WHAT THE TASK ASKS: Please give back each entry below unaltered, leaving the pictures out.
****************************************
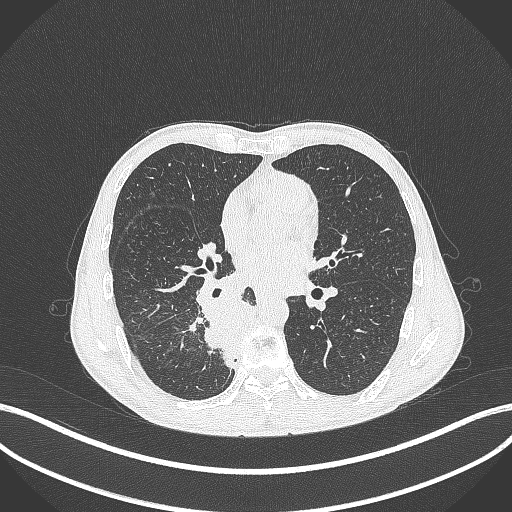
Chest CT, one axial slice; position 185 of 371 along the scan axis; reconstruction kernel B70f; lung window (W 1500 / L -600 HU); 1 mm slice thickness; 512 × 512 image matrix, field of view 400 × 400 mm. Patient: male, 58 years. Case-level facts recorded for this patient, not image findings: clinical TNM (as recorded): T3 N1 M1.
Annotated regions visible in this slice (rectangle marked by the reading radiologist):
- lung tumour (recorded histology: squamous cell carcinoma): box from (x=190, y=289) to (x=273, y=373) px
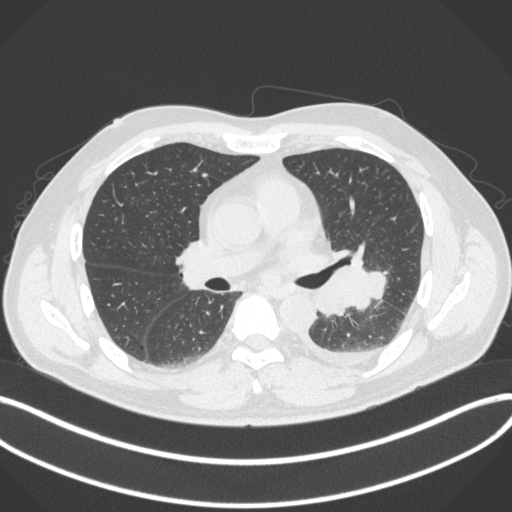
Chest CT, one axial slice. Slice 200 of 350 in the series (ordered by position). Lung window (W 1500 / L -600 HU). 512 × 512 image matrix, field of view 400 × 400 mm. Male patient, age 58 years. From the clinical record (not read from this slice): clinical TNM (as recorded): T3 N1 M1b; histopathological grade: G3.
Outlined on this slice (bounding box drawn by a radiologist):
- lung tumour (recorded histology: small cell carcinoma): bounding box [x1, y1, x2, y2] px = [308, 263, 387, 325]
****************************************
RESULT:
Chest CT, one axial slice; position 185 of 371 along the scan axis; reconstruction kernel B70f; lung window (W 1500 / L -600 HU); 1 mm slice thickness; 512 × 512 image matrix, field of view 400 × 400 mm. Patient: male, 58 years. Case-level facts recorded for this patient, not image findings: clinical TNM (as recorded): T3 N1 M1.
Annotated regions visible in this slice (rectangle marked by the reading radiologist):
- lung tumour (recorded histology: squamous cell carcinoma): box from (x=190, y=289) to (x=273, y=373) px
Chest CT, one axial slice. Slice 200 of 350 in the series (ordered by position). Lung window (W 1500 / L -600 HU). 512 × 512 image matrix, field of view 400 × 400 mm. Male patient, age 58 years. From the clinical record (not read from this slice): clinical TNM (as recorded): T3 N1 M1b; histopathological grade: G3.
Outlined on this slice (bounding box drawn by a radiologist):
- lung tumour (recorded histology: small cell carcinoma): bounding box [x1, y1, x2, y2] px = [308, 263, 387, 325]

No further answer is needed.